Le pedí a mi acompañante que estacionara y me esperara y crucé. Ellos seguían estáticos. Me acerqué y les ofrecí ayuda. Estaban en la mitad de la cuadra, así que les dije que había que caminar hasta la esquina. Se avinieron callados. Caminaban despacio y yo al lado, apenas rozando el brazo del más viejo. Ellos habían quedado del lado de la calle, yo del de la vereda, el bastón iba en el medio. No era la mejor posición, pero parecía demasiado complicado empezar de nuevo y faltaba poco, así que no dije nada. Y seguí sin decir nada cuando el más joven empezó a torcer ligeramente el paso.
Ellos estaban entrelazados; yo suelta. Creo haber dicho en voz baja «Cuidado», pero si lo hice fue más para mí que para ellos. Se alejaban un par de pasos de mí y hacia el borde y yo me acercaba, pero estaba completamente muda. «¿Cuidado? ¡Hablá, son ciegos!», seguí diciendo solo para mí. Pero era una mudez tan cerrada la que teníamos los tres que me parecía que si gritaba —y en ese punto ya había que gritar— se iban a sobresaltar, que el propio grito los iba a empujar a la acequia, ya pegada a los pies del más joven.

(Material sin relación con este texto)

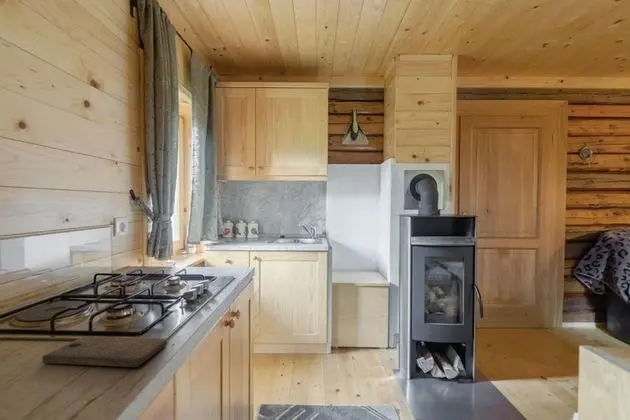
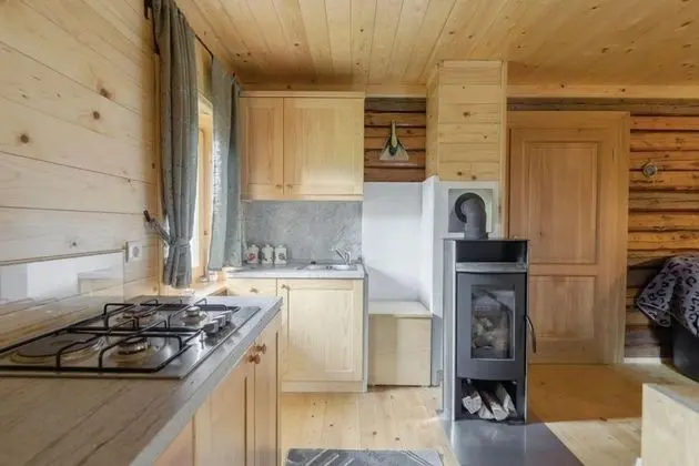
- cutting board [41,335,168,368]
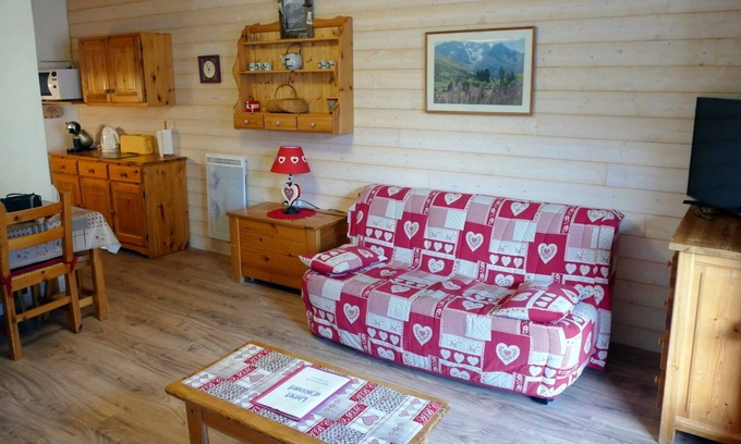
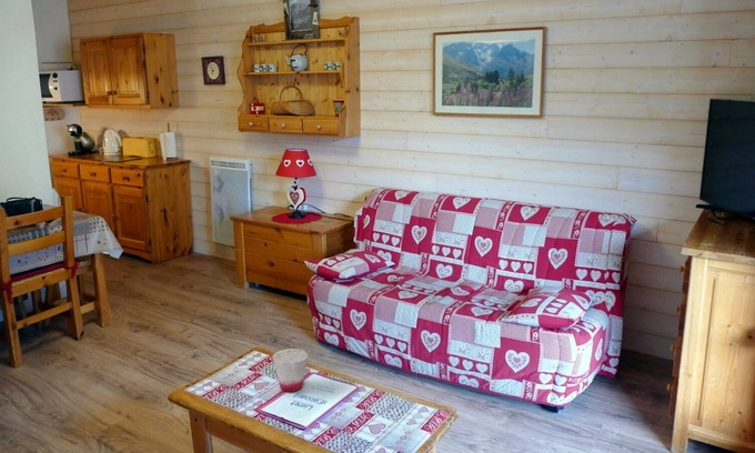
+ cup [272,348,309,393]
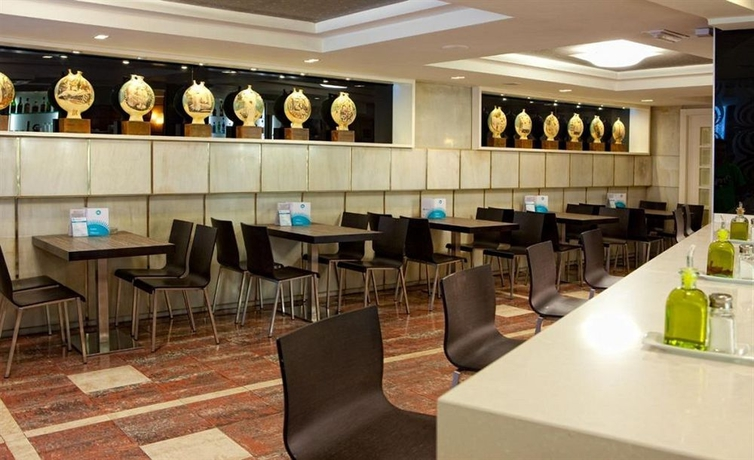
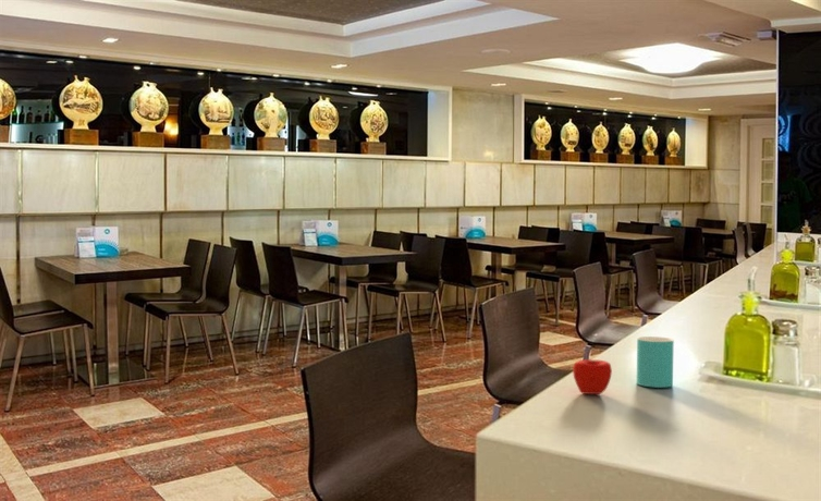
+ apple [572,358,613,395]
+ cup [636,335,675,389]
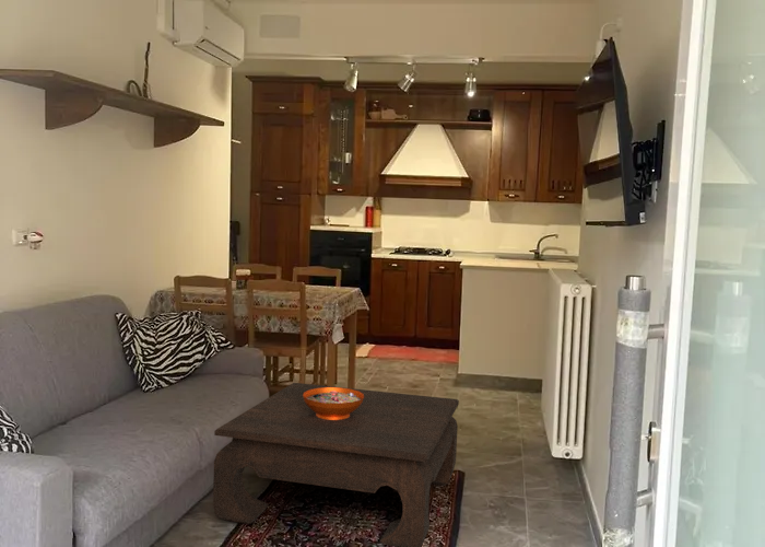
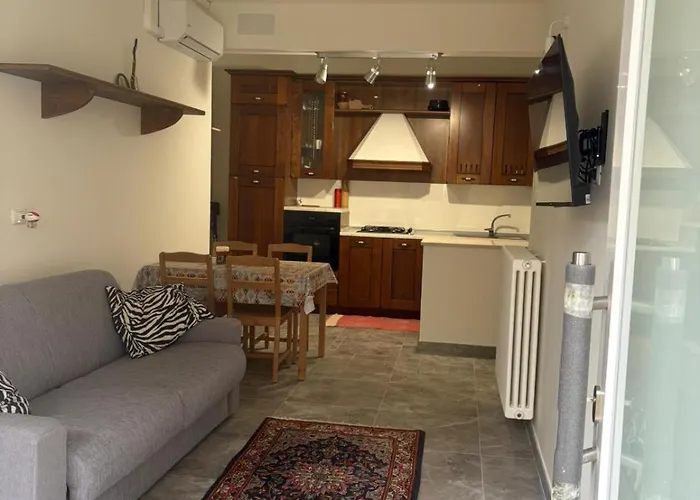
- coffee table [212,382,460,547]
- decorative bowl [303,386,364,420]
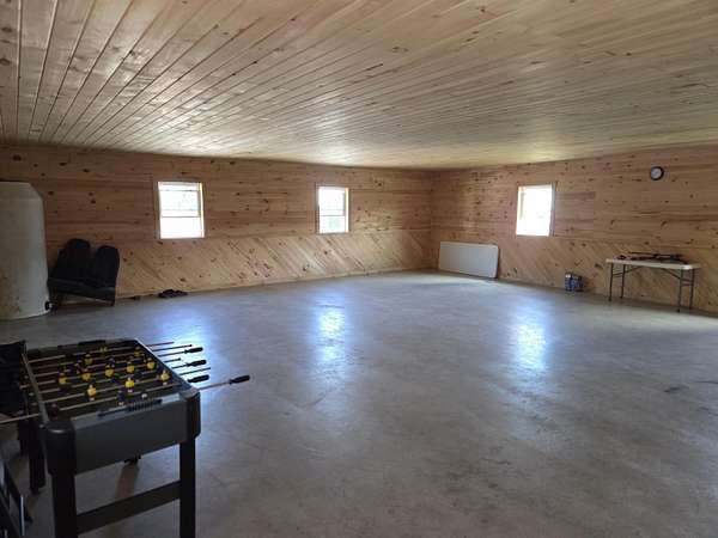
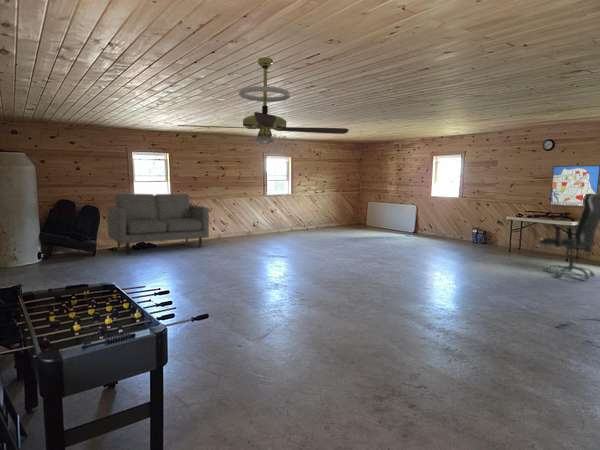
+ sofa [106,193,210,256]
+ ceiling fan [176,56,350,153]
+ office chair [538,194,600,280]
+ wall art [549,164,600,208]
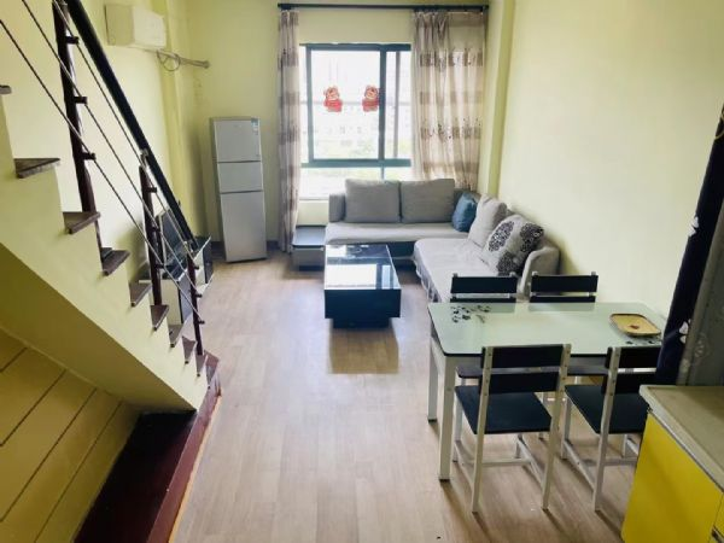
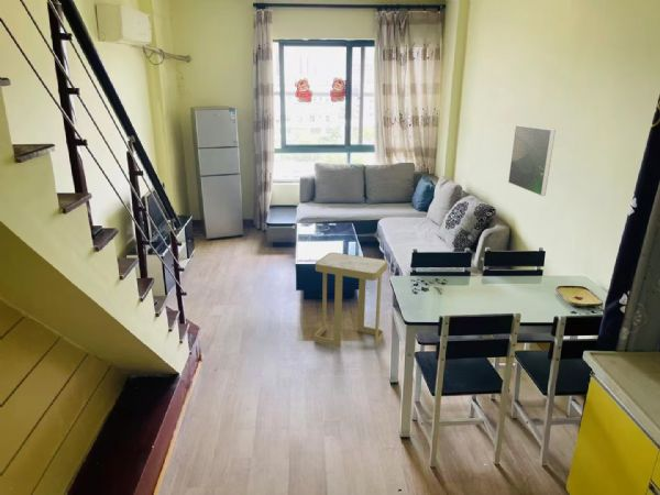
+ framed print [507,124,557,197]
+ side table [314,252,388,350]
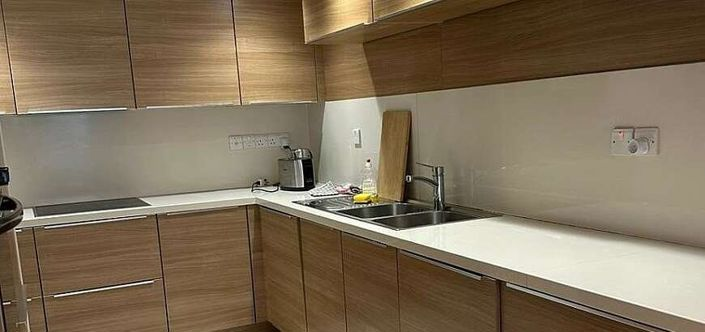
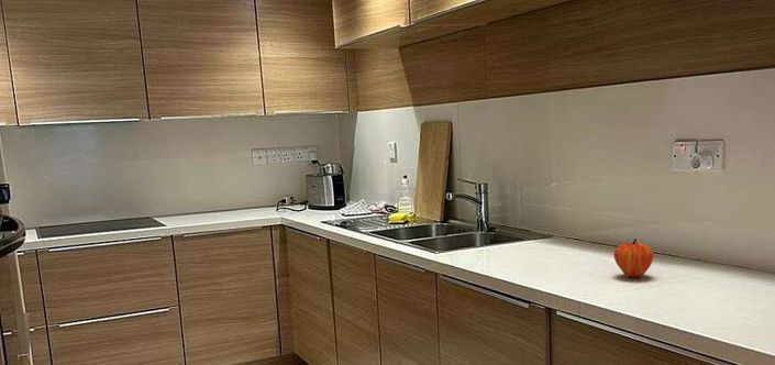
+ fruit [612,237,654,278]
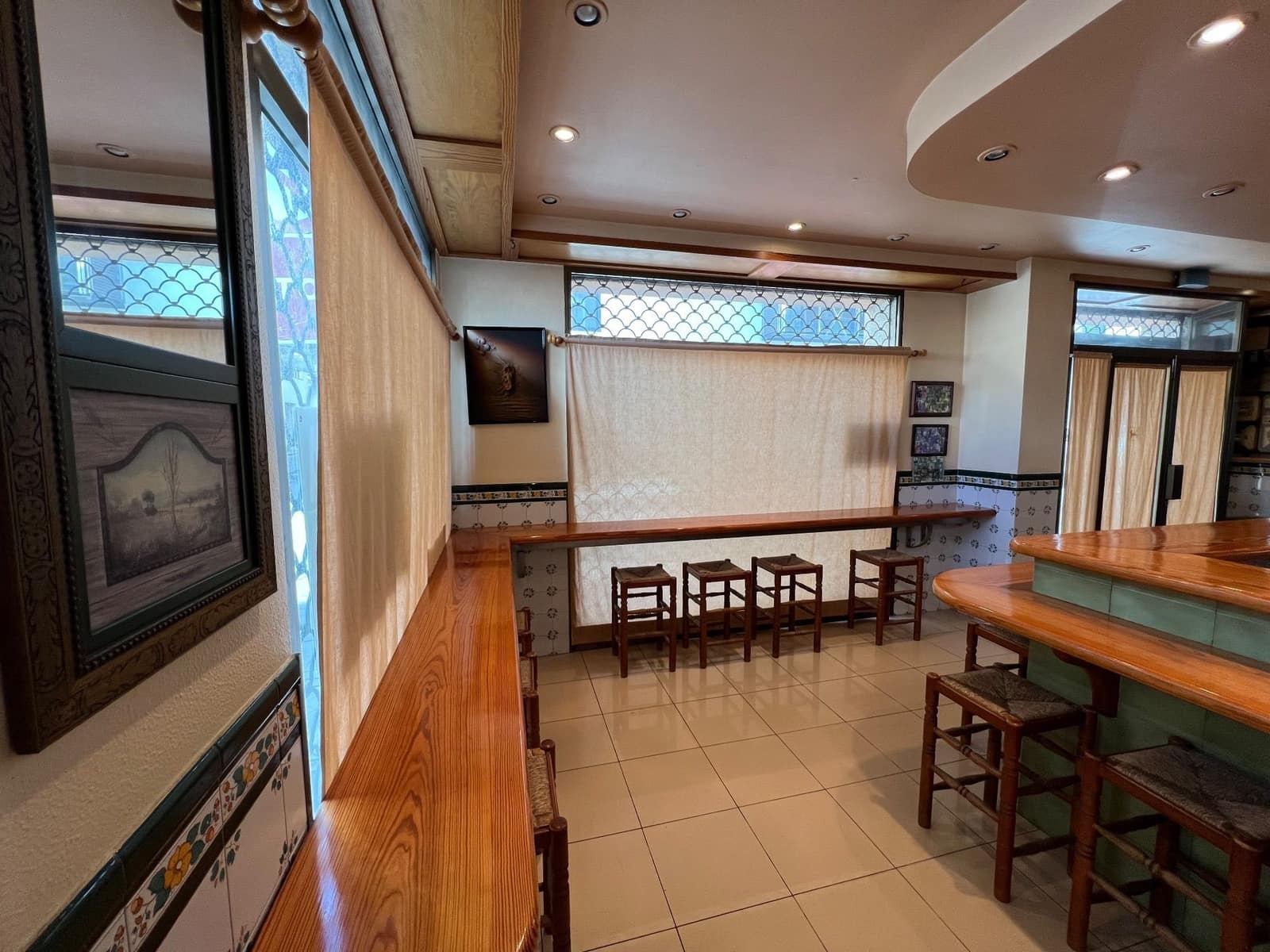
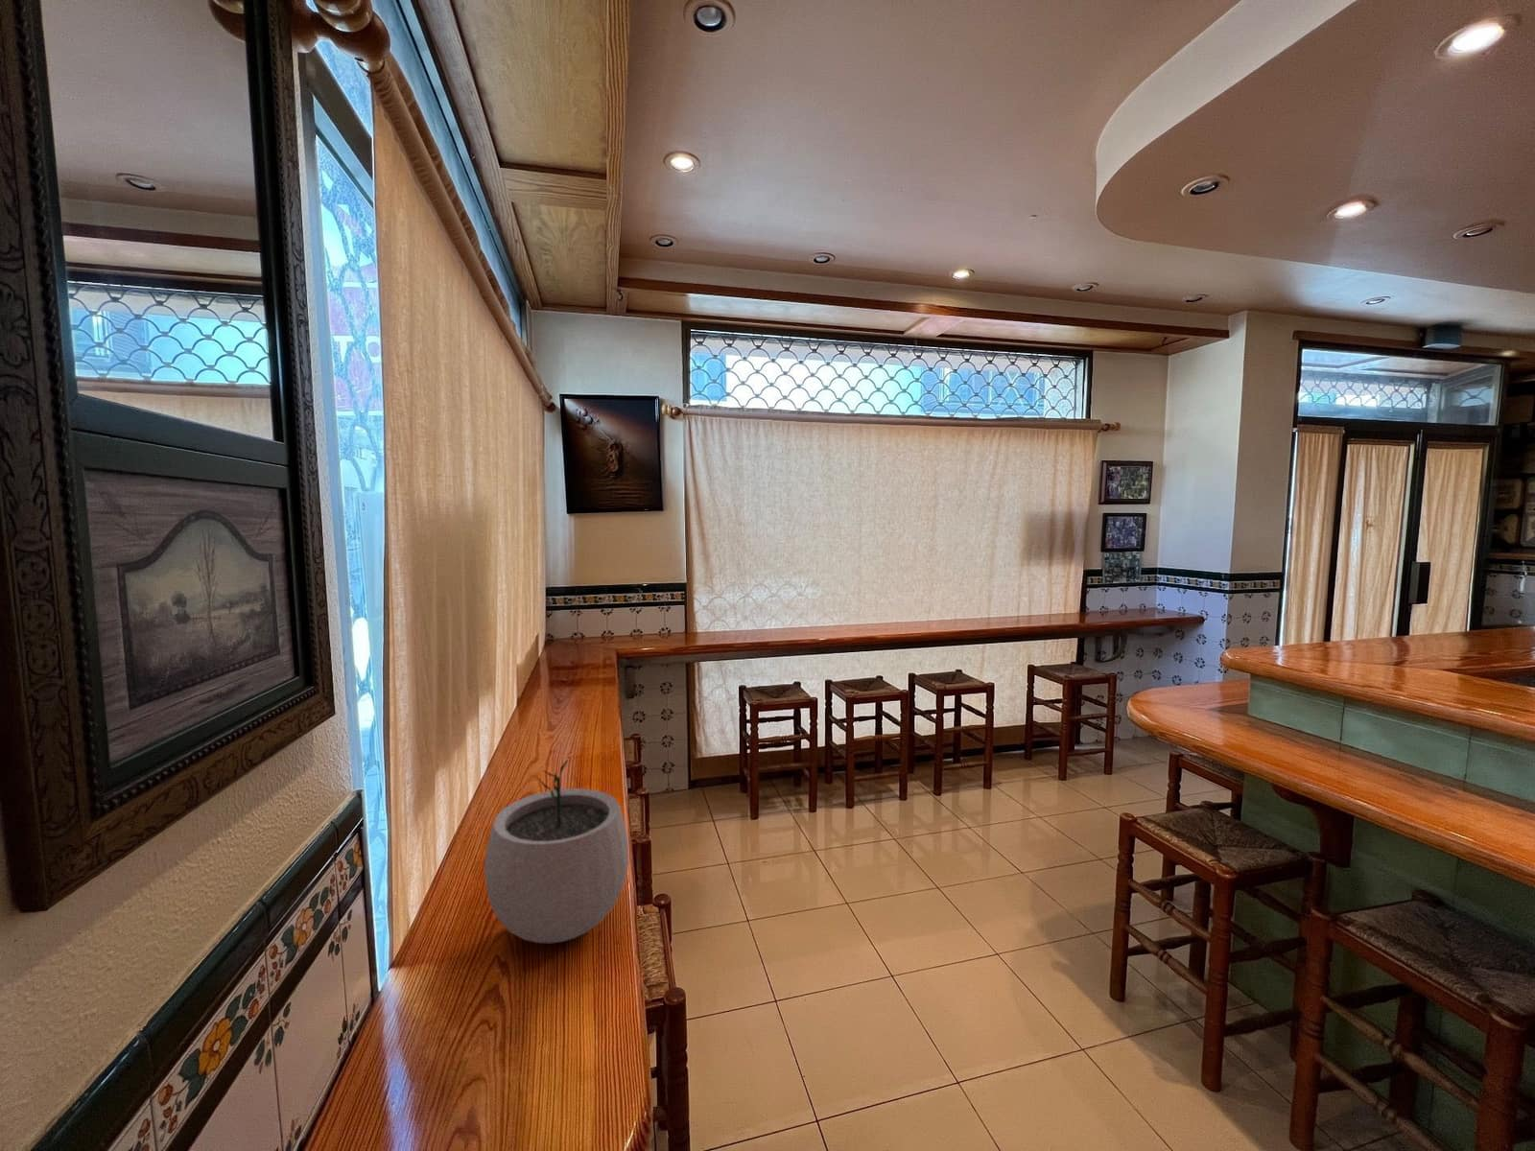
+ plant pot [483,759,630,944]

Ellos iban entrelazados y yo suelta. Se cayeron juntos. Fue una caída en tres tiempos, torpe y lenta. Quedaron parados los dos adentro de la acequia, a la altura de mi ombligo. No se lastimaron, no había agua. Y no dijeron absolutamente nada. Me agaché, los ayudé a salir. Al llegar a la esquina, los tres cruzamos en silencio. Ya de vuelta en el auto, yo todavía no sabía qué había pasado, y no pude explicárselo a mi novio, que lo había visto todo y no salía de su asombro.
Después traté de reconstruir la escena sin conseguirlo del todo. Aún ahora lo hago. Creo que me dio vergüenza. Me dio vergüenza que se dieran cuenta de que los ayudaba. Quise que no supieran que eran ciegos. Me dio vergüenza que fueran ciegos y los tiré a la acequia.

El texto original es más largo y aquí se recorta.